→ **Instructions to follow**
Of the lines below, copy those that hold the word "then".

Source texts of formatted documents:
'''

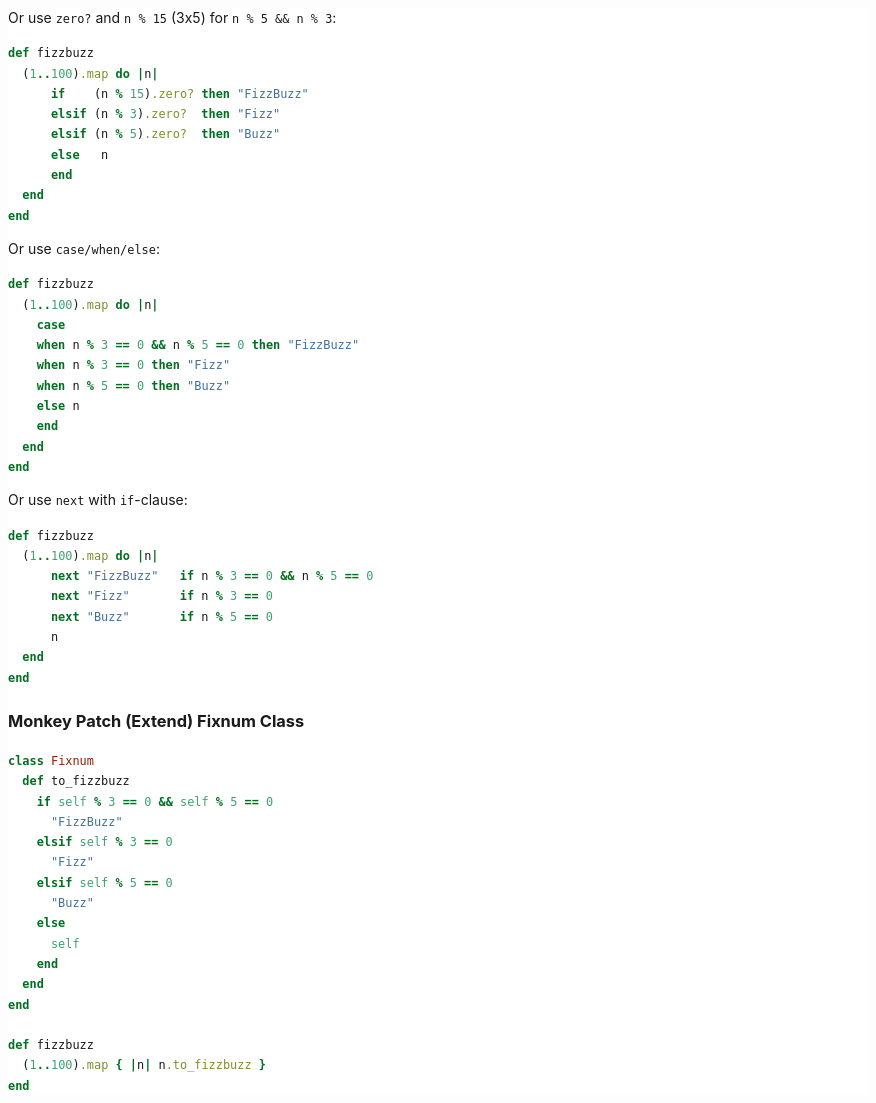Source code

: Or use `zero?` and `n % 15` (3x5) for `n % 5 && n % 3`:

``` ruby
def fizzbuzz
  (1..100).map do |n|
      if    (n % 15).zero? then "FizzBuzz"
      elsif (n % 3).zero?  then "Fizz"
      elsif (n % 5).zero?  then "Buzz"
      else   n
      end
  end
end
```

Or use `case/when/else`:

``` ruby
def fizzbuzz
  (1..100).map do |n|
    case
    when n % 3 == 0 && n % 5 == 0 then "FizzBuzz"
    when n % 3 == 0 then "Fizz"
    when n % 5 == 0 then "Buzz"
    else n
    end
  end
end
```

Or use `next` with `if`-clause:

``` ruby
def fizzbuzz
  (1..100).map do |n|
      next "FizzBuzz"   if n % 3 == 0 && n % 5 == 0
      next "Fizz"       if n % 3 == 0
      next "Buzz"       if n % 5 == 0
      n
  end
end
```


### Monkey Patch (Extend) Fixnum Class

``` ruby
class Fixnum
  def to_fizzbuzz
    if self % 3 == 0 && self % 5 == 0
      "FizzBuzz"
    elsif self % 3 == 0
      "Fizz"
    elsif self % 5 == 0
      "Buzz"
    else
      self
    end
  end
end

def fizzbuzz
  (1..100).map { |n| n.to_fizzbuzz }
end
```

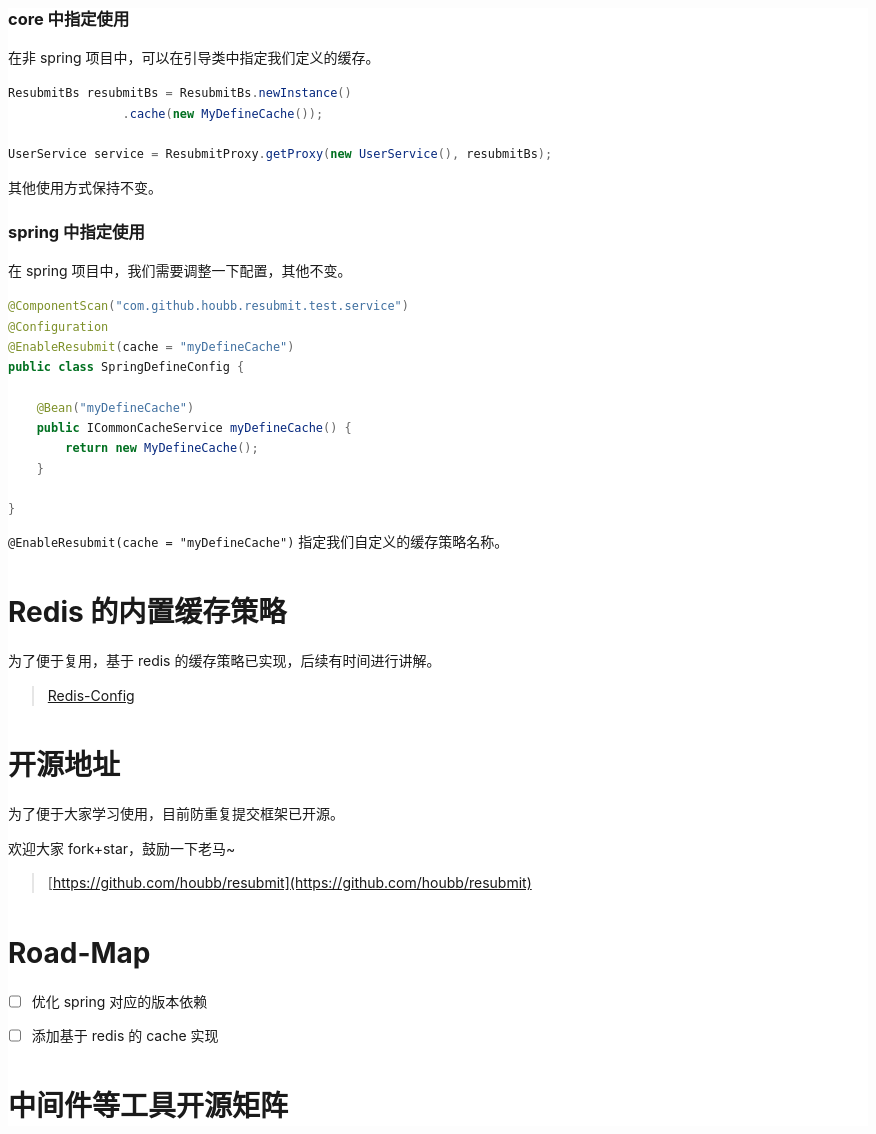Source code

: ### core 中指定使用

在非 spring 项目中，可以在引导类中指定我们定义的缓存。

```java
ResubmitBs resubmitBs = ResubmitBs.newInstance()
                .cache(new MyDefineCache());

UserService service = ResubmitProxy.getProxy(new UserService(), resubmitBs);
```

其他使用方式保持不变。

### spring 中指定使用

在 spring 项目中，我们需要调整一下配置，其他不变。

```java
@ComponentScan("com.github.houbb.resubmit.test.service")
@Configuration
@EnableResubmit(cache = "myDefineCache")
public class SpringDefineConfig {

    @Bean("myDefineCache")
    public ICommonCacheService myDefineCache() {
        return new MyDefineCache();
    }

}
```

`@EnableResubmit(cache = "myDefineCache")` 指定我们自定义的缓存策略名称。

# Redis 的内置缓存策略

为了便于复用，基于 redis 的缓存策略已实现，后续有时间进行讲解。

> [Redis-Config](https://github.com/houbb/redis-config)

# 开源地址

为了便于大家学习使用，目前防重复提交框架已开源。

欢迎大家 fork+star，鼓励一下老马~

> [https://github.com/houbb/resubmit](https://github.com/houbb/resubmit)

# Road-Map

- [ ] 优化 spring 对应的版本依赖

- [ ] 添加基于 redis 的 cache 实现

# 中间件等工具开源矩阵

'''

→ **Task output**
      if    (n % 15).zero? then "FizzBuzz"
      elsif (n % 3).zero?  then "Fizz"
      elsif (n % 5).zero?  then "Buzz"
    when n % 3 == 0 && n % 5 == 0 then "FizzBuzz"
    when n % 3 == 0 then "Fizz"
    when n % 5 == 0 then "Buzz"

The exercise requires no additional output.